Where an entry contains an image, skip the image and print the rest exactly.

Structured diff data
******************************
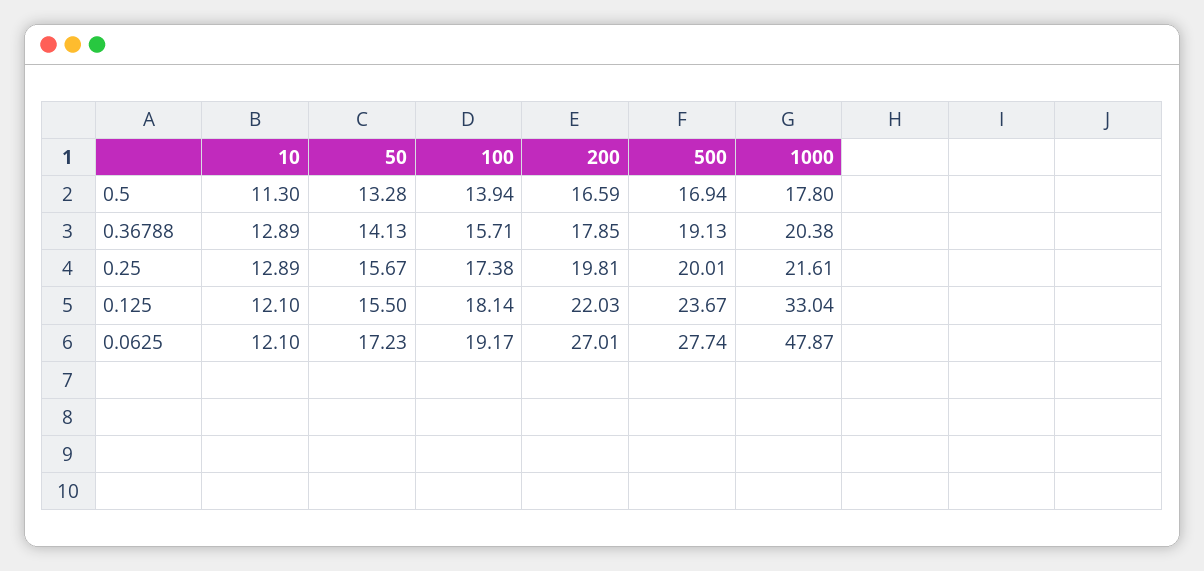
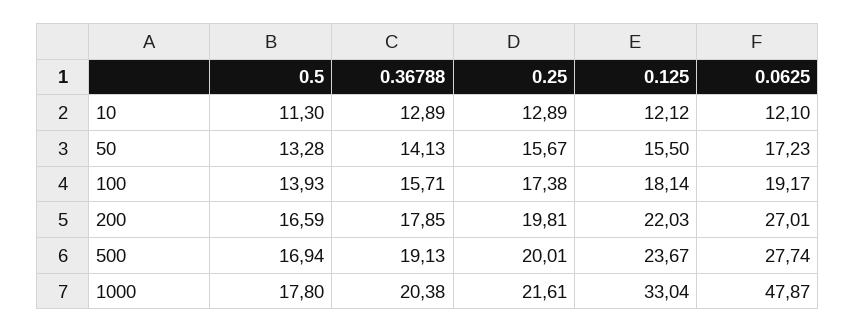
  {
    "10": {
      "0.5": 11.3,
      "0.36788": 12.89,
      "0.25": 12.89,
-     "0.125": 12.1,
+     "0.125": 12.12,
      "0.0625": 12.1
    },
    "50": {
      "0.5": 13.28,
      "0.36788": 14.13,
      "0.25": 15.67,
      "0.125": 15.5,
      "0.0625": 17.23
    },
    "100": {
-     "0.5": 13.94,
+     "0.5": 13.93,
      "0.36788": 15.71,
      "0.25": 17.38,
      "0.125": 18.14,
      "0.0625": 19.17
    },
    "200": {
      "0.5": 16.59,
      "0.36788": 17.85,
      "0.25": 19.81,
      "0.125": 22.03,
      "0.0625": 27.01
    },
    "500": {
      "0.5": 16.94,
      "0.36788": 19.13,
      "0.25": 20.01,
      "0.125": 23.67,
      "0.0625": 27.74
    },
    "1000": {
      "0.5": 17.8,
      "0.36788": 20.38,
      "0.25": 21.61,
      "0.125": 33.04,
      "0.0625": 47.87
    }
  }

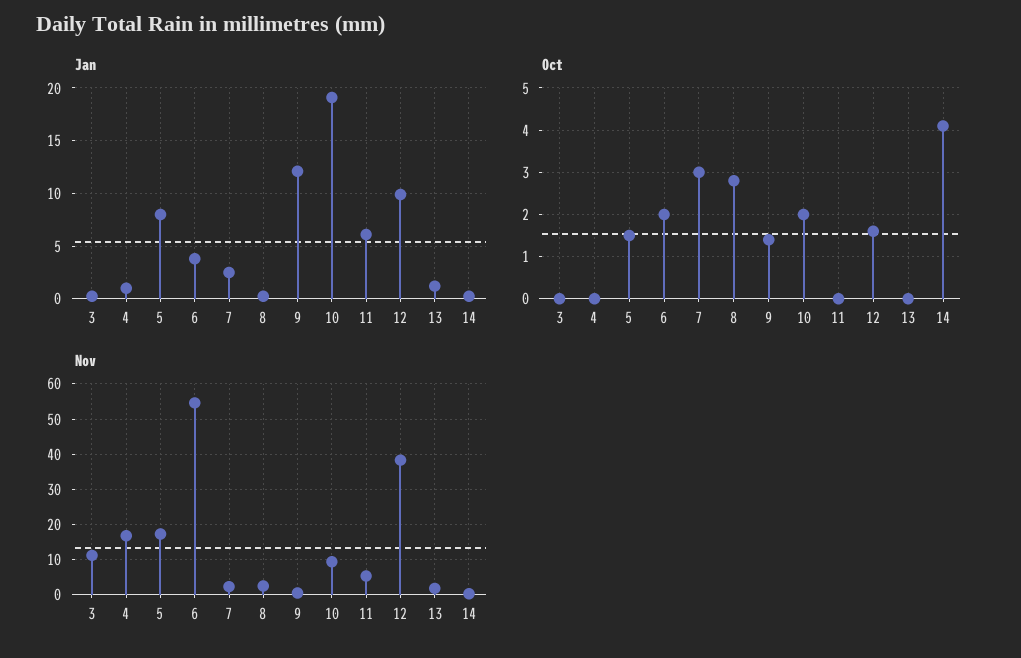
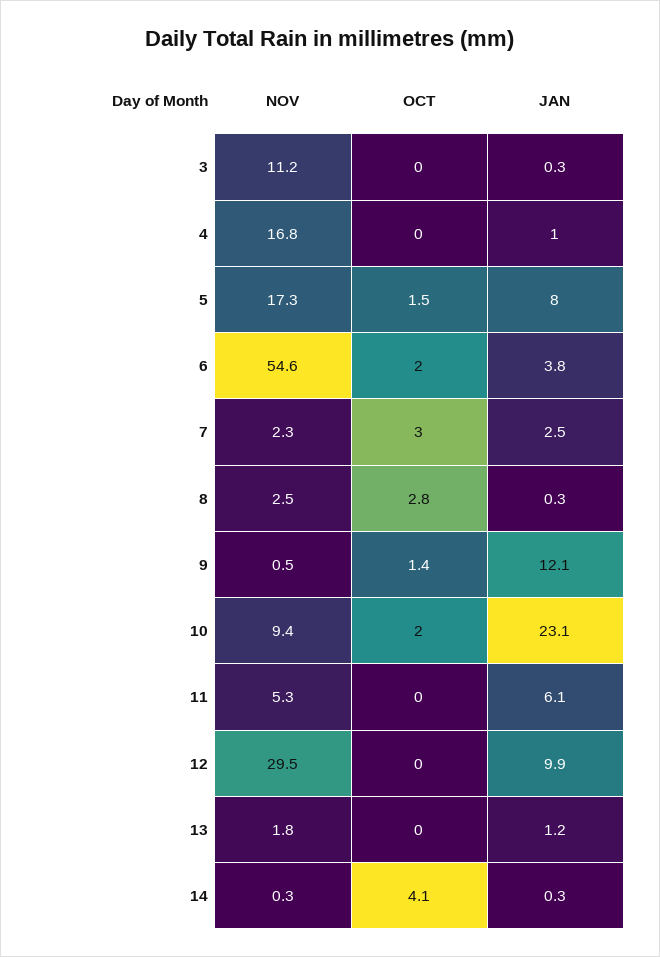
  {
    "Jan": {
      "3": 0.3,
      "4": 1,
      "5": 8,
      "6": 3.8,
      "7": 2.5,
      "8": 0.3,
      "9": 12.1,
-     "10": 19,
+     "10": 23.1,
      "11": 6.1,
      "12": 9.9,
      "13": 1.2,
      "14": 0.3
    },
    "Oct": {
      "3": 0,
      "4": 0,
      "5": 1.5,
      "6": 2,
      "7": 3,
      "8": 2.8,
      "9": 1.4,
      "10": 2,
      "11": 0,
-     "12": 1.5,
+     "12": 0,
      "13": 0,
      "14": 4.1
    },
    "Nov": {
      "3": 11.2,
      "4": 16.8,
      "5": 17.3,
      "6": 54.6,
      "7": 2.3,
      "8": 2.5,
      "9": 0.5,
      "10": 9.4,
      "11": 5.3,
-     "12": 38,
+     "12": 29.5,
      "13": 1.8,
      "14": 0.3
    }
  }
******************************
Reply ->
  {
    "10": {
      "0.5": 11.3,
      "0.36788": 12.89,
      "0.25": 12.89,
-     "0.125": 12.1,
+     "0.125": 12.12,
      "0.0625": 12.1
    },
    "50": {
      "0.5": 13.28,
      "0.36788": 14.13,
      "0.25": 15.67,
      "0.125": 15.5,
      "0.0625": 17.23
    },
    "100": {
-     "0.5": 13.94,
+     "0.5": 13.93,
      "0.36788": 15.71,
      "0.25": 17.38,
      "0.125": 18.14,
      "0.0625": 19.17
    },
    "200": {
      "0.5": 16.59,
      "0.36788": 17.85,
      "0.25": 19.81,
      "0.125": 22.03,
      "0.0625": 27.01
    },
    "500": {
      "0.5": 16.94,
      "0.36788": 19.13,
      "0.25": 20.01,
      "0.125": 23.67,
      "0.0625": 27.74
    },
    "1000": {
      "0.5": 17.8,
      "0.36788": 20.38,
      "0.25": 21.61,
      "0.125": 33.04,
      "0.0625": 47.87
    }
  }

  {
    "Jan": {
      "3": 0.3,
      "4": 1,
      "5": 8,
      "6": 3.8,
      "7": 2.5,
      "8": 0.3,
      "9": 12.1,
-     "10": 19,
+     "10": 23.1,
      "11": 6.1,
      "12": 9.9,
      "13": 1.2,
      "14": 0.3
    },
    "Oct": {
      "3": 0,
      "4": 0,
      "5": 1.5,
      "6": 2,
      "7": 3,
      "8": 2.8,
      "9": 1.4,
      "10": 2,
      "11": 0,
-     "12": 1.5,
+     "12": 0,
      "13": 0,
      "14": 4.1
    },
    "Nov": {
      "3": 11.2,
      "4": 16.8,
      "5": 17.3,
      "6": 54.6,
      "7": 2.3,
      "8": 2.5,
      "9": 0.5,
      "10": 9.4,
      "11": 5.3,
-     "12": 38,
+     "12": 29.5,
      "13": 1.8,
      "14": 0.3
    }
  }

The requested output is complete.